TASK PROMPT
Filter the listing below and keep only the lines that contain the word "Príslušenstvo".
═══ DATA TO EXAMINE
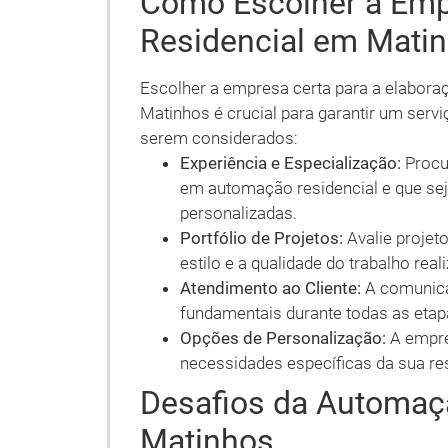
Como Escolher a Em
Residencial em Mati
Escolher a empresa certa para a elabora
Matinhos é crucial para garantir um servi
serem considerados:
Experiência e Especialização:
Procu
em automação residencial e que se
personalizadas.
Portfólio de Projetos:
Avalie projet
estilo e a qualidade do trabalho real
Atendimento ao Cliente:
A comunica
fundamentais durante todas as etap
Opções de Personalização:
A empre
necessidades específicas da sua re
Desafios da Automaç
Matinhos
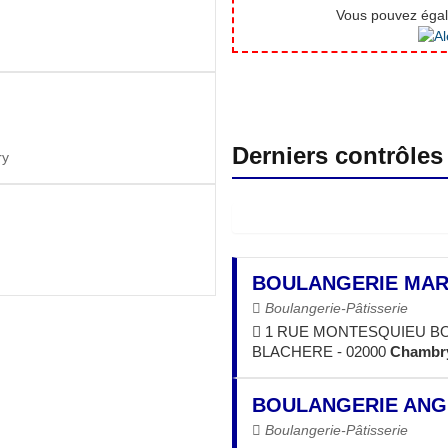
Vous pouvez égale
Derniers contrôles
ry
BOULANGERIE MAR
Boulangerie-Pâtisserie
1 RUE MONTESQUIEU B
BLACHERE - 02000
Chambr
BOULANGERIE ANG
Boulangerie-Pâtisserie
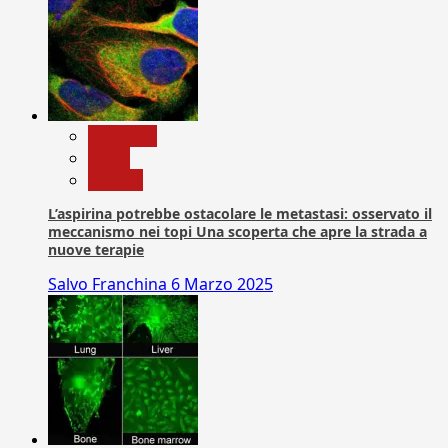
Medicina
News
Ricerca
L’aspirina potrebbe ostacolare le metastasi: osservato il
meccanismo nei topi Una scoperta che apre la strada a
nuove terapie
Salvo Franchina
6 Marzo 2025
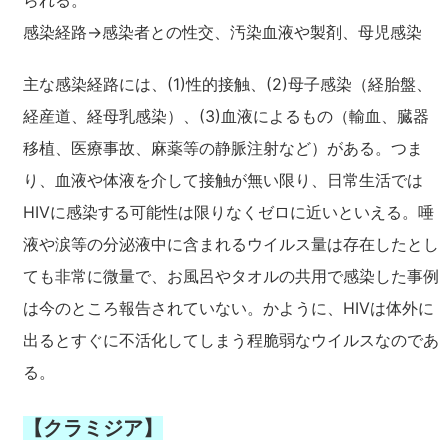
られる。
感染経路→感染者との性交、汚染血液や製剤、母児感染
主な感染経路には、(1)性的接触、(2)母子感染（経胎盤、
経産道、経母乳感染）、(3)血液によるもの（輸血、臓器
移植、医療事故、麻薬等の静脈注射など）がある。つま
り、血液や体液を介して接触が無い限り、日常生活では
HIVに感染する可能性は限りなくゼロに近いといえる。唾
液や涙等の分泌液中に含まれるウイルス量は存在したとし
ても非常に微量で、お風呂やタオルの共用で感染した事例
は今のところ報告されていない。かように、HIVは体外に
出るとすぐに不活化してしまう程脆弱なウイルスなのであ
る。
【クラミジア】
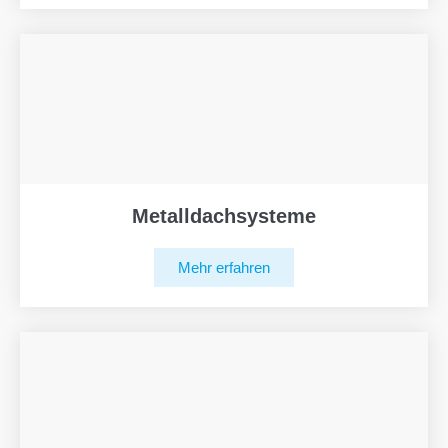
Metalldachsysteme
Mehr erfahren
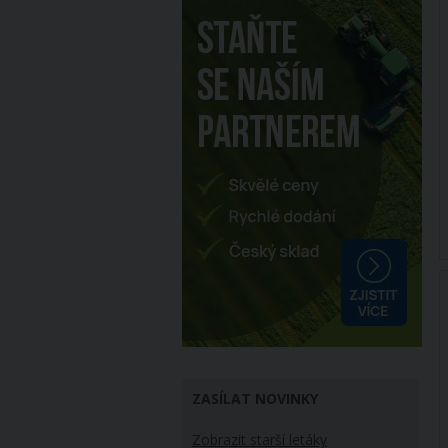
ZASÍLAT NOVINKY
Zobrazit starší letáky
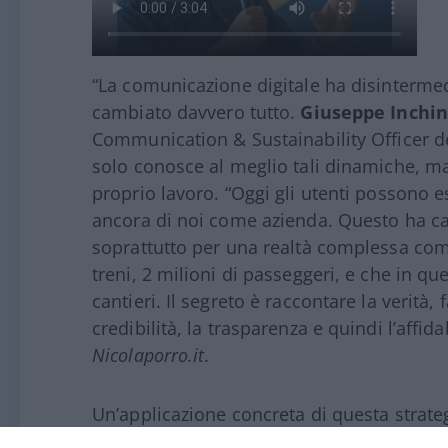
“La comunicazione digitale ha disintermed
cambiato davvero tutto.
Giuseppe Inchin
Communication & Sustainability Officer de
solo conosce al meglio tali dinamiche, ma
proprio lavoro. “Oggi gli utenti possono e
ancora di noi come azienda. Questo ha c
soprattutto per una realtà complessa co
treni, 2 milioni di passeggeri, e che in 
cantieri. Il segreto è raccontare la verità, 
credibilità, la trasparenza e quindi l’affid
Nicolaporro.it
.
Un’applicazione concreta di questa strate
del cavalcaferrovia “Ponte al Pino” di Fi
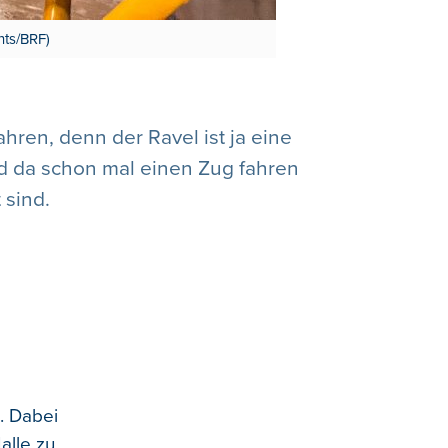
nts/BRF)
ren, denn der Ravel ist ja eine
d da schon mal einen Zug fahren
 sind.
. Dabei
alle zu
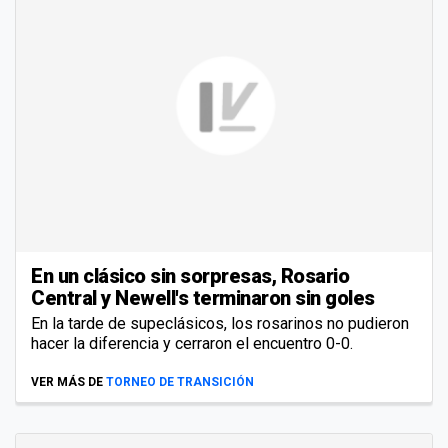
En un clásico sin sorpresas, Rosario
Central y Newell's terminaron sin goles
En la tarde de supeclásicos, los rosarinos no pudieron
hacer la diferencia y cerraron el encuentro 0-0.
VER MÁS DE
TORNEO DE TRANSICIÓN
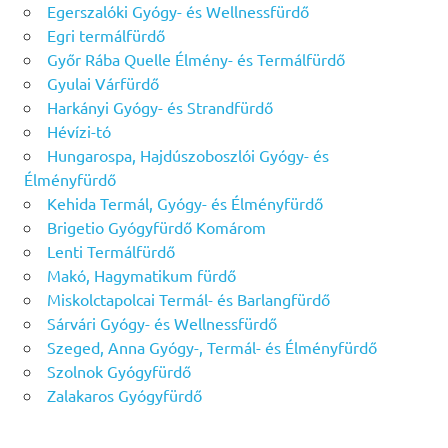
Egerszalóki Gyógy- és Wellnessfürdő
Egri termálfürdő
Győr Rába Quelle Élmény- és Termálfürdő
Gyulai Várfürdő
Harkányi Gyógy- és Strandfürdő
Hévízi-tó
Hungarospa, Hajdúszoboszlói Gyógy- és
Élményfürdő
Kehida Termál, Gyógy- és Élményfürdő
Brigetio Gyógyfürdő Komárom
Lenti Termálfürdő
Makó, Hagymatikum fürdő
Miskolctapolcai Termál- és Barlangfürdő
Sárvári Gyógy- és Wellnessfürdő
Szeged, Anna Gyógy-, Termál- és Élményfürdő
Szolnok Gyógyfürdő
Zalakaros Gyógyfürdő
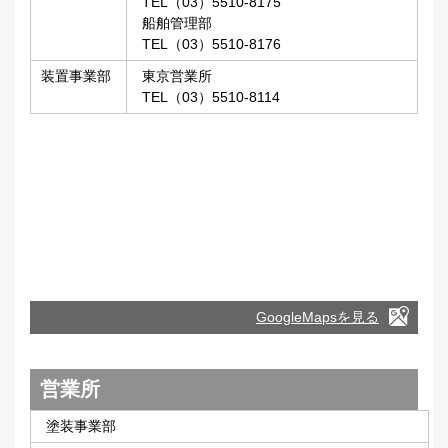
TEL（03）5510-8175
船舶管理部
TEL（03）5510-8176
装置事業部
東京営業所
TEL（03）5510-8114
GoogleMapsを見る
営業所
塗装事業部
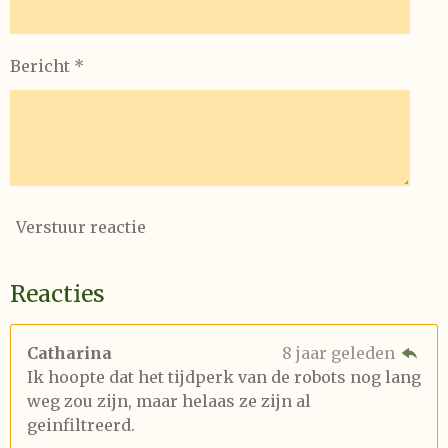
Bericht *
Verstuur reactie
Reacties
Catharina
8 jaar geleden
Ik hoopte dat het tijdperk van de robots nog lang
weg zou zijn, maar helaas ze zijn al
geinfiltreerd.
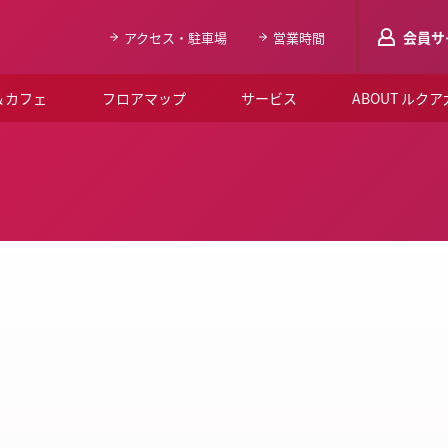
会員サ
アクセス・駐車場
営業時間
＆カフェ
フロアマップ
サービス
ABOUT ルク
LUCUAメンバ
会員登録はこち
ルクア大阪について
よくあるご質問
お知らせ
SNSアカウント一覧
LUCUAブライダルクラブ
ルクア大阪イベントホー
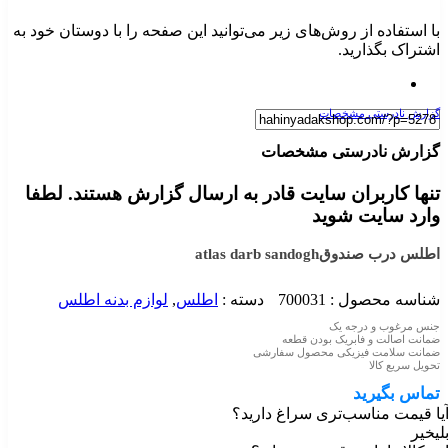
با استفاده از روش‌های زیر می‌توانید این صفحه را با دوستان خود به
اشتراک بگذارید.
گزارش نادرستی مشخصات
گزارش نادرستی مشخصات
تنها کاربران سایت قادر به ارسال گزارش هستند. لطفا
وارد سایت شوید
اطلس درب صندوق
atlas darb sandogh
شناسه محصول :
700031
دسته :
اطلس
,
لوازم بدنه اطلس
جنس مرغوب و درجه یک
ضمانت اصالت و فابریک بودن قطعه
ضمانت سلامت فیزیکی محصول سفارشی
تحویل سریع کالا
تماس بگیرید
یا قیمت مناسب‌تری سراغ دارید؟
لی
خیر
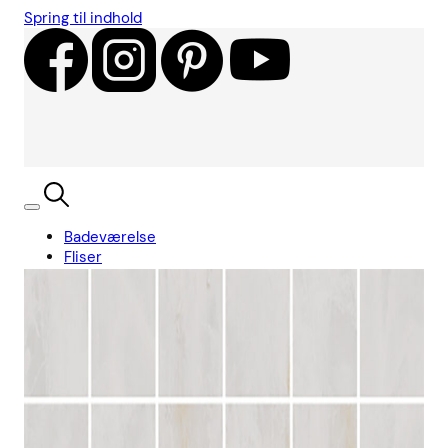
Spring til indhold
Badeværelse
Fliser
Showroom
Kundecases
Showroom
Søg
Kurv
Book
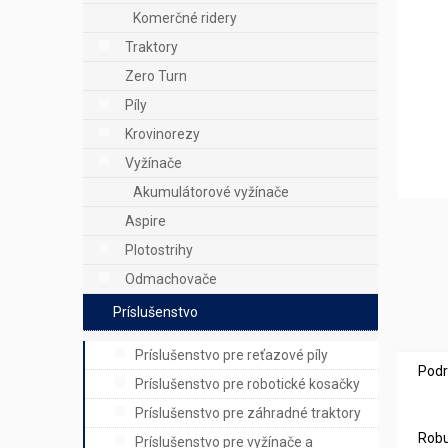
e
Komerčné ridery
l
Traktory
Zero Turn
Píly
Krovinorezy
Vyžínače
Akumulátorové vyžínače
Aspire
Plotostrihy
Odmachovače
Príslušenstvo
Príslušenstvo pre reťazové píly
Podr
Príslušenstvo pre robotické kosačky
Príslušenstvo pre záhradné traktory
Robu
Príslušenstvo pre vyžínače a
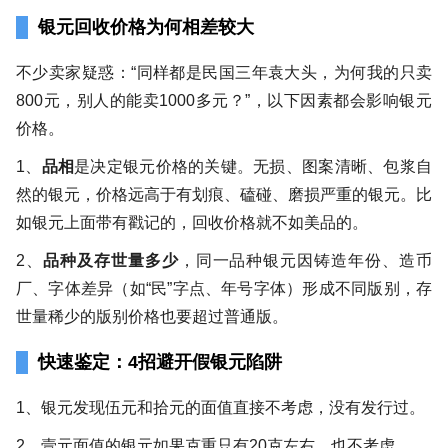
银元回收价格为何相差较大
不少卖家疑惑：“同样都是民国三年袁大头，为何我的只卖
800元，别人的能卖1000多元？”，以下因素都会影响银元
价格。
1、
品相
是决定银元价格的关键。无损、图案清晰、包浆自
然的银元，价格远高于有划痕、磕碰、磨损严重的银元。比
如银元上面带有戳记的，回收价格就不如美品的。
2、
品种及存世量多少
，同一品种银元因铸造年份、造币
厂、字体差异（如“民”字点、年号字体）形成不同版别，存
世量稀少的版别价格也要超过普通版。
快速鉴定：4招避开假银元陷阱
1、银元发现伍元和拾元的面值直接不考虑，没有发行过。
2、壹元面值的银元如果克重只有20克左右，也不考虑。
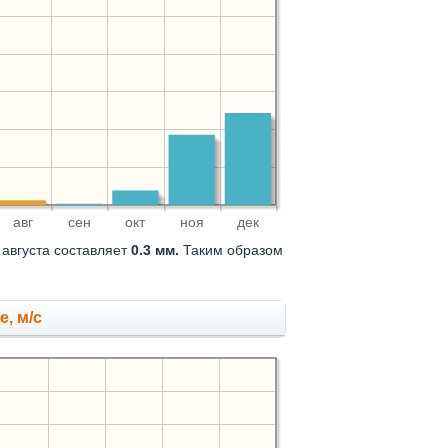
авг
сен
окт
ноя
дек
 августа составляет
0.3 мм.
Таким образом
е, м/с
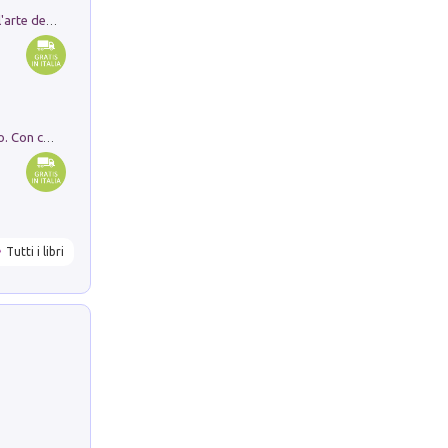
Ricerche dei dottorandi in storia dell'arte della Sapienza
I monumenti funerari del Lazio antico. Con cartella con tavole
Tutti i libri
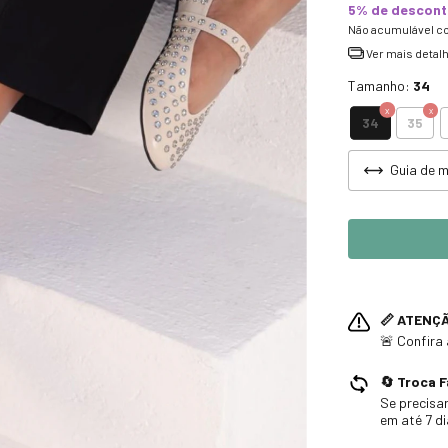
5% de descon
Não acumulável c
Ver mais detal
Tamanho:
34
34
35
Guia de 
📏 ATENÇ
🚨 Confira
🔄 Troca F
Se precisar
em até 7 d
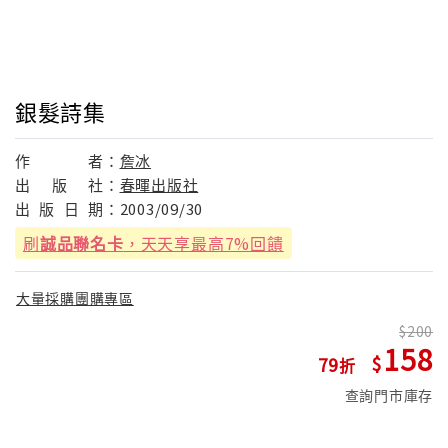
銀髮詩集
作
者：
詹冰
出
版
社：
春暉出版社
出
版
日
期：
2003/09/30
刷
誠品聯名卡
，天天享最高7%回饋
大量採購團購專區
200
158
79
查詢門市庫存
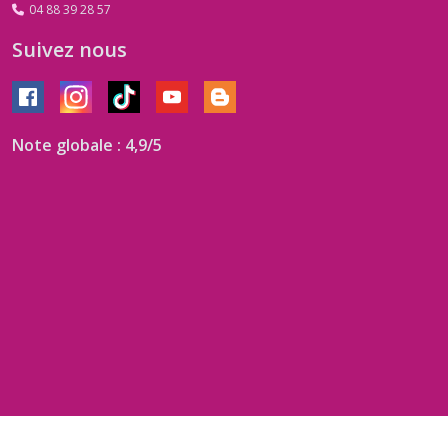
04 88 39 28 57
Suivez nous
Note globale : 4,9/5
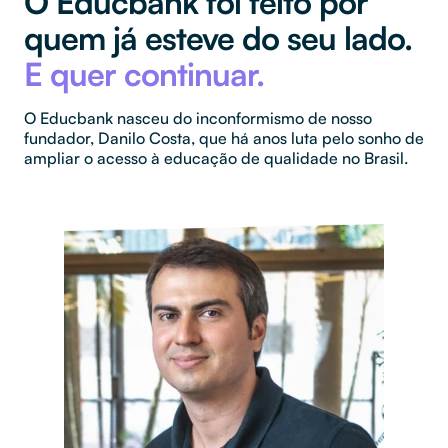
O Educbank foi feito por
quem já esteve do seu lado.
E quer continuar.
O Educbank nasceu do inconformismo de nosso
fundador, Danilo Costa, que há anos luta pelo sonho de
ampliar o acesso à educação de qualidade no Brasil.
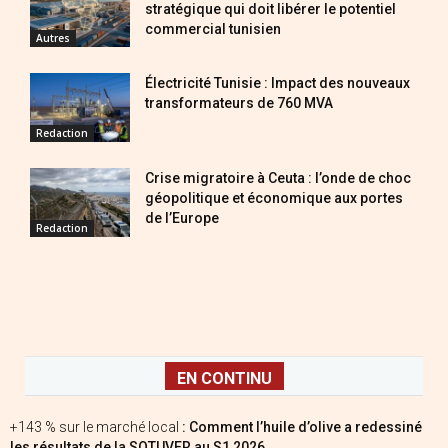
stratégique qui doit libérer le potentiel
commercial tunisien
Autres
Électricité Tunisie : Impact des nouveaux
transformateurs de 760 MVA
Redaction
Crise migratoire à Ceuta : l’onde de choc
géopolitique et économique aux portes
de l’Europe
Redaction
EN CONTINU
+143 % sur le marché local
: Comment l’huile d’olive a redessiné
les résultats de la SOTUVER au S1 2026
══════
FINISHED TASK
Príslušenstvo
Príslušenstvo pre reťazové píly
Príslušenstvo pre robotické kosačky
Príslušenstvo pre záhradné traktory
Príslušenstvo pre vyžínače a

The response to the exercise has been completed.